Ladies in Lavender is a 2004 British drama film written and directed by Charles Dance. The screenplay is based on a 1908 short story by William J. Locke. The film stars Judi Dench, Maggie Smith, Natascha McElhone, and Miriam Margolyes.

Plot
Ladies in Lavender is set in picturesque coastal Cornwall, in a tight-knit fishing village in 1936. A gifted young Polish violinist from Kraków, Andrea is sailing to America when he is swept overboard from his ship in a storm. When the Widdington sisters, Janet and Ursula, discover the handsome stranger washed up on the beach below their house, they nurse him back to health. However, the presence of the musically talented young man disrupts the peaceful lives of the sisters and the community in which they live.

Holidaying artist Olga Danilof, the sister of famed violinist Boris Danilof, becomes interested in Andrea after hearing him play the violin. Olga writes a letter to the sisters, telling them who she is and that she would like to introduce her brother to Andrea. Instead of giving him the letter, understanding her sister has feelings for Andrea, Janet burns it. As time progresses, Olga and Andrea grow closer, and one day Andrea angrily confronts the sisters about the letter. Andrea, realizing that Ursula has feelings for him, apologizes for getting angry and they reconcile.

Olga tells her brother of Andrea's talent, and he asks to meet Andrea in London. When Andrea meets with Olga to discuss the letter from her brother, she tells him that they must leave on a train immediately because her brother is only in London for 24 hours. Although Andrea cares deeply for the sisters, he knows this is his chance to start a career, and he leaves with Olga without saying goodbye. The sisters, worried that something has happened to him, call a friend of Andrea's who tells them he saw Andrea and Olga getting on a train. Thinking she'll never see him again, Ursula is heartbroken and Janet consoles her as best she can. Andrea later sends them a letter, along with a portrait of himself painted by Olga, thanking them for saving his life. The sisters travel to London to attend Andrea's first public performance in Britain, while the rest of the village listens in on the radio.

Cast

Production
The original story by William Locke was first published on 26 December 1908 in Collier's magazine, Vol.42, later appearing in book form in his short-story collection Faraway Stories (1916).

Ladies in Lavender was produced by Tale Partnerships and Scala Productions, with funding by Baker Street Media Finance, Paradigm Hyde Films, and the UK Film Council. Lakeshore Entertainment handled the rights to international distribution.
	
Filming took place in September and October 2003. Exteriors were filmed in Cadgwith, Helston, St. Ives and Prussia Cove in Cornwall. Interiors were filmed at the Pinewood Studios in Buckinghamshire.

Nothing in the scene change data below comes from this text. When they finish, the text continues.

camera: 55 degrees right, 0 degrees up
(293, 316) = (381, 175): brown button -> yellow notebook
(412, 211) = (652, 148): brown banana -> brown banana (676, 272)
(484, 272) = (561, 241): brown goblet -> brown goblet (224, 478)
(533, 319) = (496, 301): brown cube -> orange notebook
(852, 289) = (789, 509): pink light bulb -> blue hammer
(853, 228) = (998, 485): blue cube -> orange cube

The film marked the directorial debut of actor Charles Dance. Longtime friends Maggie Smith and Judi Dench were appearing together in a play in London's West End when Dance first approached them about the project. They immediately accepted his offer without even reading the script, they said in the film featurette Ladies In Lavender: A Fairy Tale. The film was the first English-language role for German actor Daniel Brühl.

Release
On November 8, 2004, Ladies in Lavender had its UK premiere as the 58th Royal Film Performance, an event held in aid of the Film & TV Charity. It was released nationwide in the United Kingdom on 12 November 2004. It made its North American debut at the Tribeca Film Festival on 23 April 2005. The film opened in limited release in the United States on 29 April 2005.

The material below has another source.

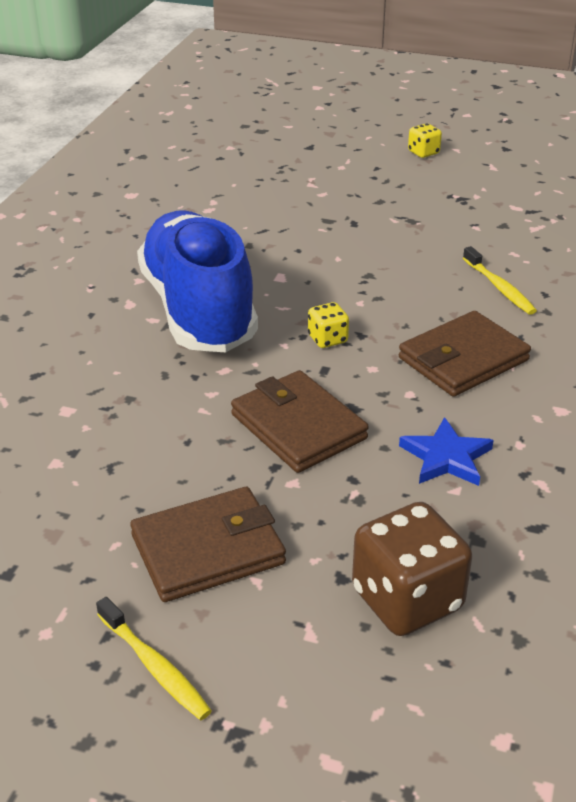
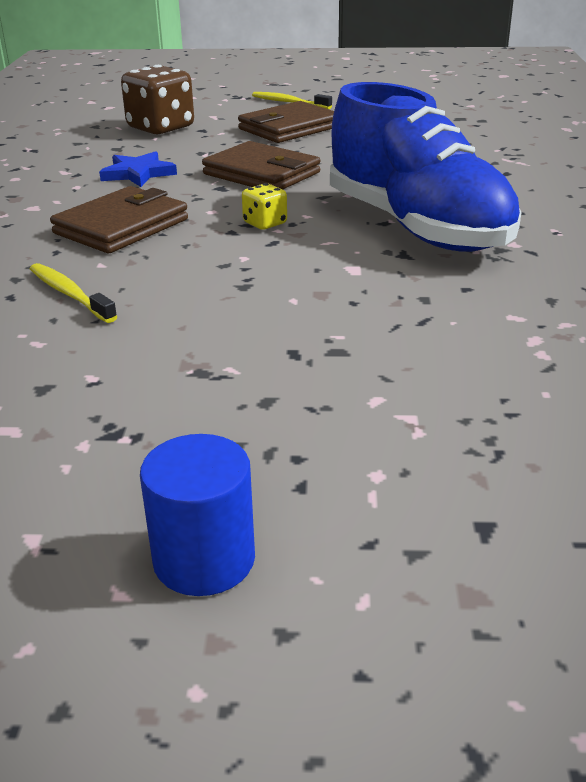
camera: 165 degrees right, 5 degrees down
(423, 152) = (204, 559): yellow dice -> blue cylinder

Prior to its release in the UK, the film screened at the Taormina Film Festival and the Toronto International Film Festival. It was released as Les Dames de Cornouailles in France, Der Duft von Lavendel in Germany, Lavendelflickorna in Sweden, and Parfum de lavande in French-speaking Canada. Ladies in Lavender was positively received by critics.

Critical response
In his review in The New York Times, critic Stephen Holden wrote: "[Dench and Smith] sink into their roles as comfortably as house cats burrowing into a down quilt on a windswept, rainy night... This amiably far-fetched film... heralds the return of the Comfy Movie (increasingly rare nowadays), the cinematic equivalent of a visit from a cherished but increasingly dithery maiden aunt. In this fading, sentimental genre peopled with grandes dames (usually English) making 'grande' pronouncements, the world revolves around tea, gardening and misty watercolor memories."

Roger Ebert of the Chicago Sun-Times called the film "perfectly sweet and civilized... It's a pleasure to watch Smith and Dench together; their acting is so natural it could be breathing."

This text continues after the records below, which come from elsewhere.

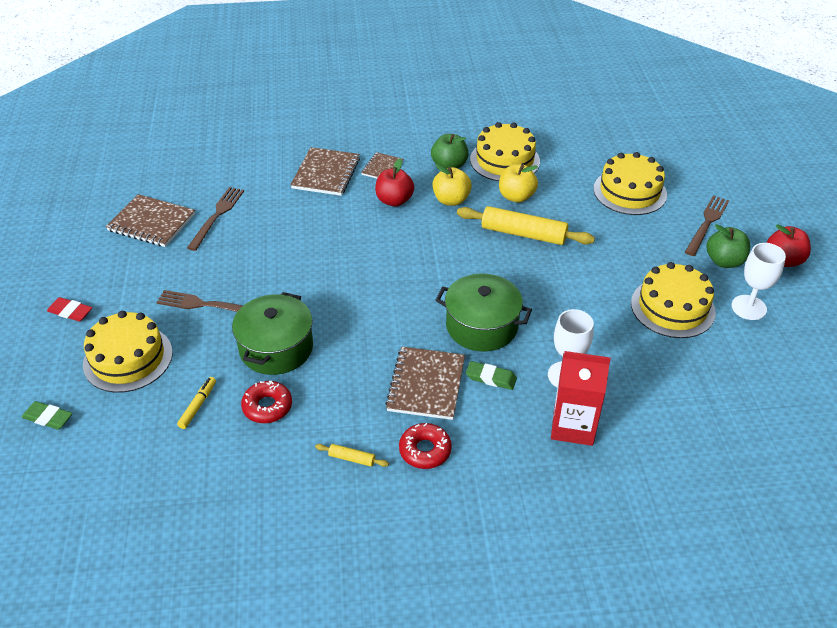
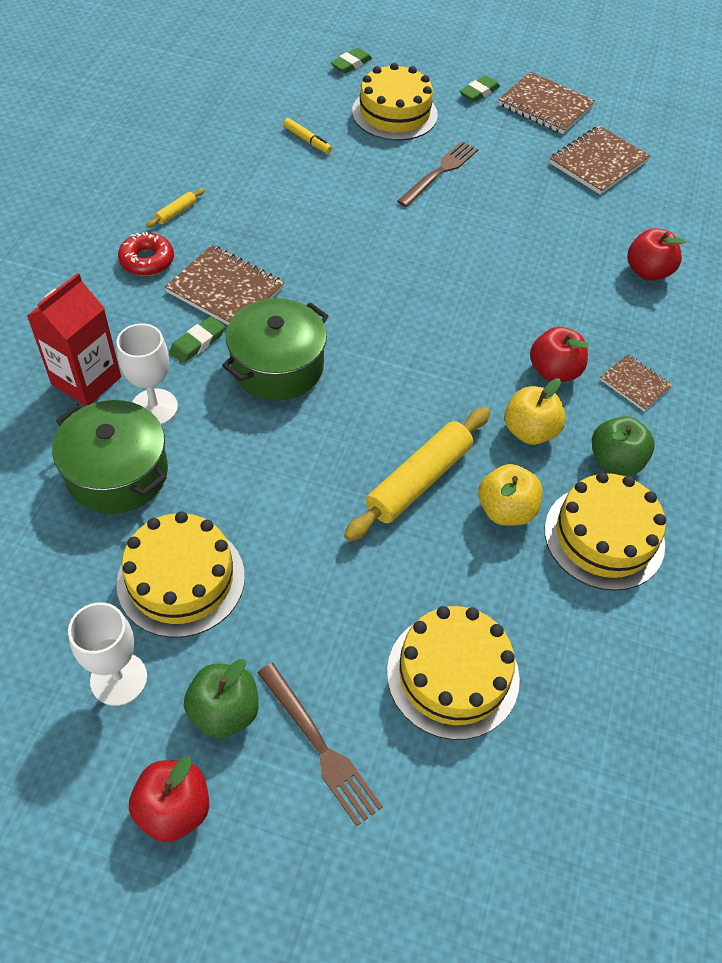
camera: 110 degrees right, 10 degrees up
(70, 312) = (479, 92): red eraser -> green eraser
(217, 216) = (589, 211): brown fork -> none
(267, 407) = (276, 179): red donut -> none
(272, 179) = (647, 271): none -> red apple
(276, 348) = (348, 202): green pot -> green pot (117, 473)
(326, 173) = (642, 324): brown notebook -> brown notebook (545, 106)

In The Guardian, Peter Bradshaw observed that "despite a bit of shortbread-sugary emotion and an ending that fizzles out disappointingly, there's some nice period detail and decent lines in Charles Dance's directing debut," while Philip French of The Observer commented on the "beautiful setting, a succession of implausible incidents, and characteristically excellent work from Smith (all suppression and stoicism) and Dench (exuding unfulfilled yearning)."

Peter Keough of the Boston Phoenix said, "This exercise in scenery and music is as innocuous as a nosegay."

In the Chicago Tribune, Robert K. Elder awarded the film two out of a possible four stars and added: "[it] exemplifies that kind of polite, underdramatic Masterpiece Theatre staging that can either provide a surgical examination of English society or bore the pants off you. Ladies in Lavender does a bit of both... director Dance's momentum fades soon after Andrea's ankle mends, and we're left with a vague back story involving Andrea's intent to emigrate to America, though the mystery of how he ended up in Cornwall is never revisited nor revealed. [He] becomes sort of a blank character, a personality on whom we can impose our own curiosity and emotions... as compelling and original as this theme is, it's not enough to keep our attention, no matter how lovely the ladies in lavender are."

Box office
Ladies in Lavender grossed £2,604,852 in the UK and US$6,765,081 in North America (on limited release). Its total worldwide gross was $20,377,075.

Accolades
Both Judi Dench and Maggie Smith were nominated for Best European Actress at the European Film Awards. Dench was nominated for the ALFS Award for British Actress of the Year by the London Film Critics Circle.

Home media

Soundtrack

The film's original music was written by Nigel Hess and performed by Joshua Bell and the Royal Philharmonic Orchestra. Hess received a Classical BRIT Awards nomination for Best Soundtrack Composer.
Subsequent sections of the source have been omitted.